**Stored data**
# # # #

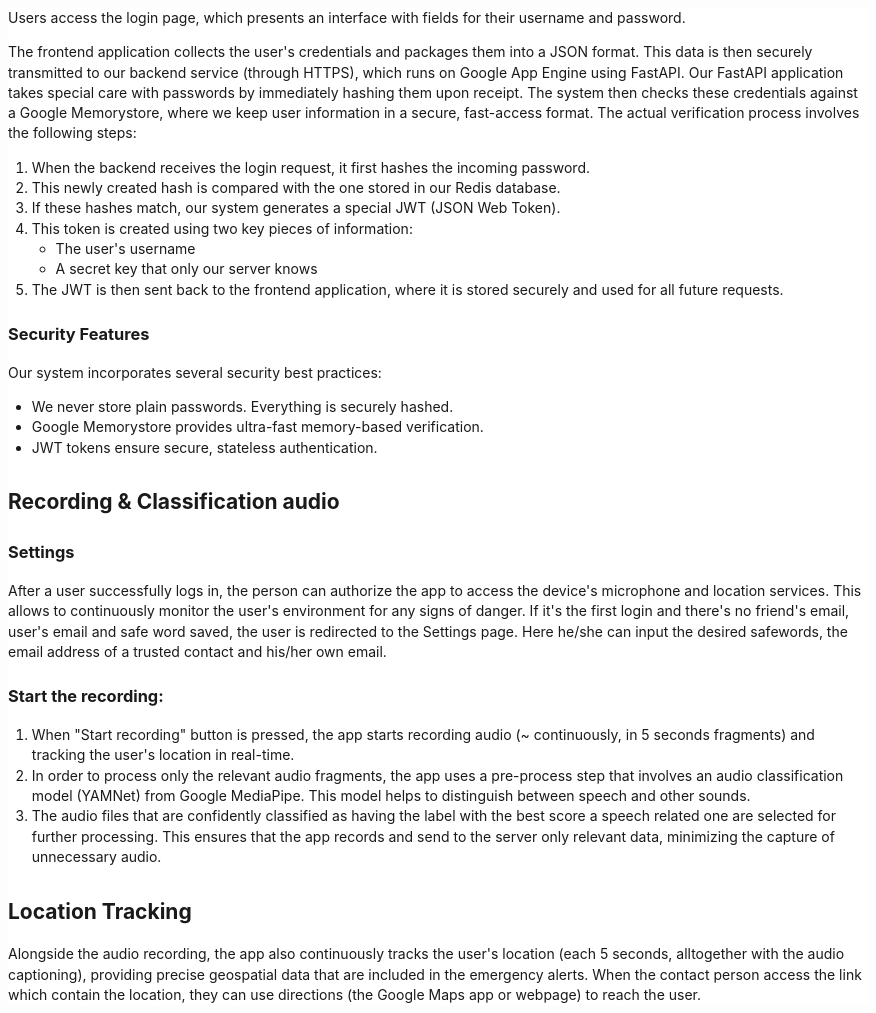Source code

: Users access the login page, which presents an interface with fields for their username and password. 

The frontend application collects the user's credentials and packages them into a JSON format. This data is then securely transmitted to our backend service (through HTTPS), which runs on Google App Engine using FastAPI. Our FastAPI application takes special care with passwords by immediately hashing them upon receipt. The system then checks these credentials against a Google Memorystore, where we keep user information in a secure, fast-access format.
The actual verification process involves the following steps:

1. When the backend receives the login request, it first hashes the incoming password.
2. This newly created hash is compared with the one stored in our Redis database.
3. If these hashes match, our system generates a special JWT (JSON Web Token).
4. This token is created using two key pieces of information:
   - The user's username
   - A secret key that only our server knows
5. The JWT is then sent back to the frontend application, where it is stored securely and used for all future requests.

### Security Features

Our system incorporates several security best practices:

- We never store plain passwords. Everything is securely hashed.
- Google Memorystore provides ultra-fast memory-based verification.
- JWT tokens ensure secure, stateless authentication.


## Recording & Classification audio  

### Settings

After a user successfully logs in, the person can authorize the app to access the device's microphone and location services. This allows to continuously monitor the user's environment for any signs of danger. If it's the first login and there's no friend's email, user's email and safe word saved, the user is redirected to the Settings page. Here he/she can input the desired safewords, the email address of a trusted contact and his/her own email.


### Start the recording:

1.   When "Start recording" button is pressed, the app starts recording audio (~ continuously, in 5 seconds fragments) and tracking the user's location in real-time.  
2. In order to process only the relevant audio fragments, the app uses a pre-process step that involves an audio classification model (YAMNet) from Google MediaPipe. This model helps to distinguish between speech and other sounds.  
3. The audio files that are confidently classified as having the label with the best score a speech related one are selected for further processing. This ensures that the app records and send to the server only relevant data, minimizing the capture of unnecessary audio.


## Location Tracking

Alongside the audio recording, the app also continuously tracks the user's location (each 5 seconds, alltogether with the audio captioning), providing precise geospatial data that are included in the emergency alerts. When the contact person access the link which contain the location, they can use directions (the Google Maps app or webpage) to reach the user.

# # # #

**What you should do**
Output every record exactly, minus the pictures.

**Answer area**
Source code

: Users access the login page, which presents an interface with fields for their username and password. 

The frontend application collects the user's credentials and packages them into a JSON format. This data is then securely transmitted to our backend service (through HTTPS), which runs on Google App Engine using FastAPI. Our FastAPI application takes special care with passwords by immediately hashing them upon receipt. The system then checks these credentials against a Google Memorystore, where we keep user information in a secure, fast-access format.
The actual verification process involves the following steps:

1. When the backend receives the login request, it first hashes the incoming password.
2. This newly created hash is compared with the one stored in our Redis database.
3. If these hashes match, our system generates a special JWT (JSON Web Token).
4. This token is created using two key pieces of information:
   - The user's username
   - A secret key that only our server knows
5. The JWT is then sent back to the frontend application, where it is stored securely and used for all future requests.

### Security Features

Our system incorporates several security best practices:

- We never store plain passwords. Everything is securely hashed.
- Google Memorystore provides ultra-fast memory-based verification.
- JWT tokens ensure secure, stateless authentication.


## Recording & Classification audio  

### Settings

After a user successfully logs in, the person can authorize the app to access the device's microphone and location services. This allows to continuously monitor the user's environment for any signs of danger. If it's the first login and there's no friend's email, user's email and safe word saved, the user is redirected to the Settings page. Here he/she can input the desired safewords, the email address of a trusted contact and his/her own email.


### Start the recording:

1.   When "Start recording" button is pressed, the app starts recording audio (~ continuously, in 5 seconds fragments) and tracking the user's location in real-time.  
2. In order to process only the relevant audio fragments, the app uses a pre-process step that involves an audio classification model (YAMNet) from Google MediaPipe. This model helps to distinguish between speech and other sounds.  
3. The audio files that are confidently classified as having the label with the best score a speech related one are selected for further processing. This ensures that the app records and send to the server only relevant data, minimizing the capture of unnecessary audio.


## Location Tracking

Alongside the audio recording, the app also continuously tracks the user's location (each 5 seconds, alltogether with the audio captioning), providing precise geospatial data that are included in the emergency alerts. When the contact person access the link which contain the location, they can use directions (the Google Maps app or webpage) to reach the user.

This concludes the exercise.